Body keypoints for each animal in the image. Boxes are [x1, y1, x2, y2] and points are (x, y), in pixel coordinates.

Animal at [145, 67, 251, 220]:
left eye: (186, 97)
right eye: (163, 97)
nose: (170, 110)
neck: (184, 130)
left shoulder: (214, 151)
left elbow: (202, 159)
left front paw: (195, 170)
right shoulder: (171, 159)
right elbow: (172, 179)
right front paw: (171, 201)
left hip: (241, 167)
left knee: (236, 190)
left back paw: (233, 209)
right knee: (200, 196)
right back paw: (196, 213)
☆ ☆ ☆ ☆
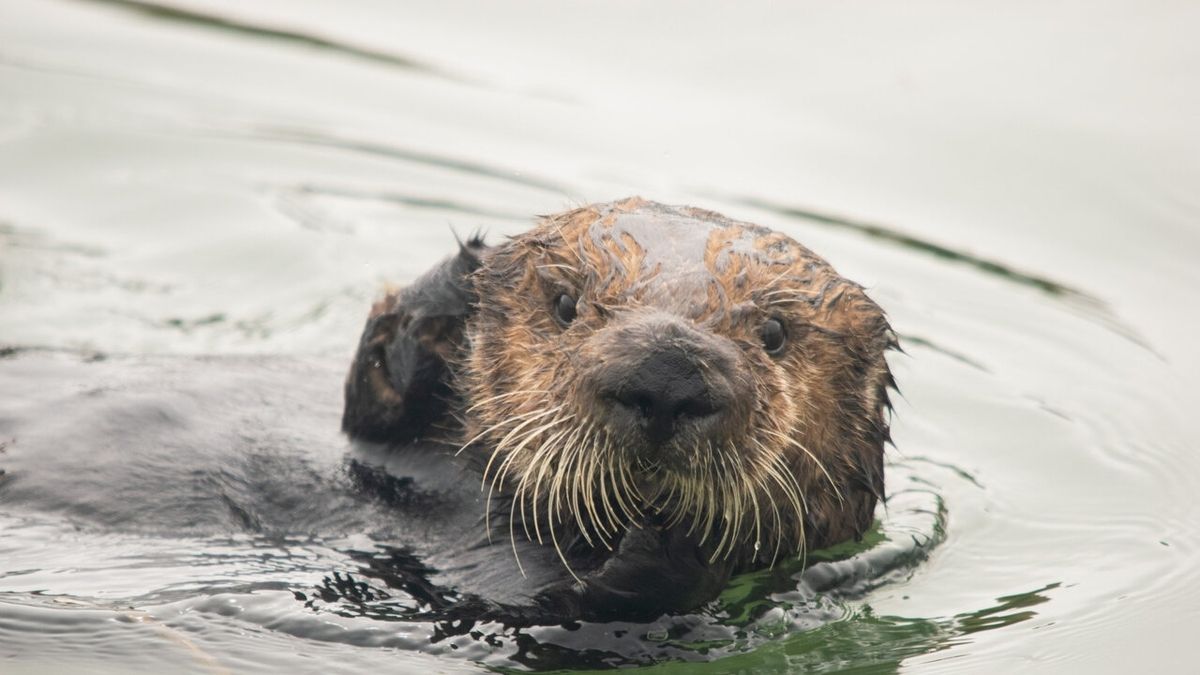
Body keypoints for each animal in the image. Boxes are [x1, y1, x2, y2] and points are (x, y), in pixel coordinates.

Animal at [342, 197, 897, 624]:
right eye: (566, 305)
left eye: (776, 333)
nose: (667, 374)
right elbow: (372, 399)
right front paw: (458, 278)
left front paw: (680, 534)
☆ ☆ ☆ ☆
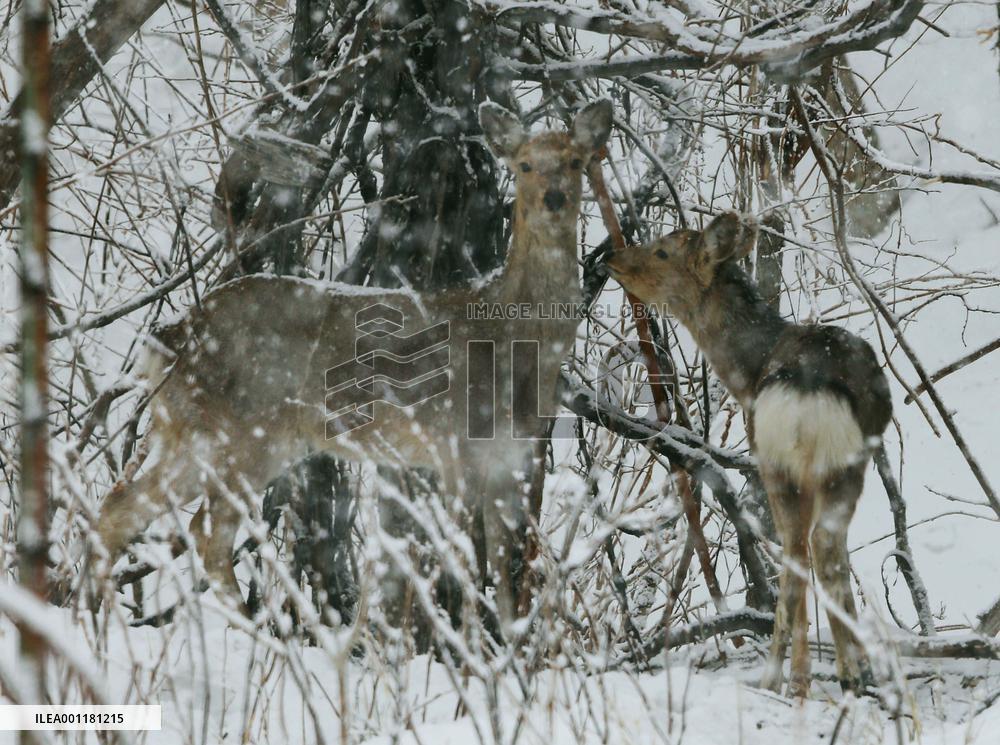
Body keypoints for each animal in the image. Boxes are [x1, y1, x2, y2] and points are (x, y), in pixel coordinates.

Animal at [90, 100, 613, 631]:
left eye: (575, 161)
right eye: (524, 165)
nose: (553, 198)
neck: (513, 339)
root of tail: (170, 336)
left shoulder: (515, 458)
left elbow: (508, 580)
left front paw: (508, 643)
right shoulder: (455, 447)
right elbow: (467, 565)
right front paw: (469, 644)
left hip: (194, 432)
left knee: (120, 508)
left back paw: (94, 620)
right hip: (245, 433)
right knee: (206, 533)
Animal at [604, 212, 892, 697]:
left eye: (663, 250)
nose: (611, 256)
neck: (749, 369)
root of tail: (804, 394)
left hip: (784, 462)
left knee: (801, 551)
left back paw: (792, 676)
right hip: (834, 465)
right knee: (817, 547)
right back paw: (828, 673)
☆ ☆ ☆ ☆
Search the records for the word "back" and copy out every line that holds it.

→ WRITTEN RESPONSE:
left back paw: (233, 209)
right back paw: (196, 213)
left back paw: (94, 620)
left back paw: (792, 676)
right back paw: (828, 673)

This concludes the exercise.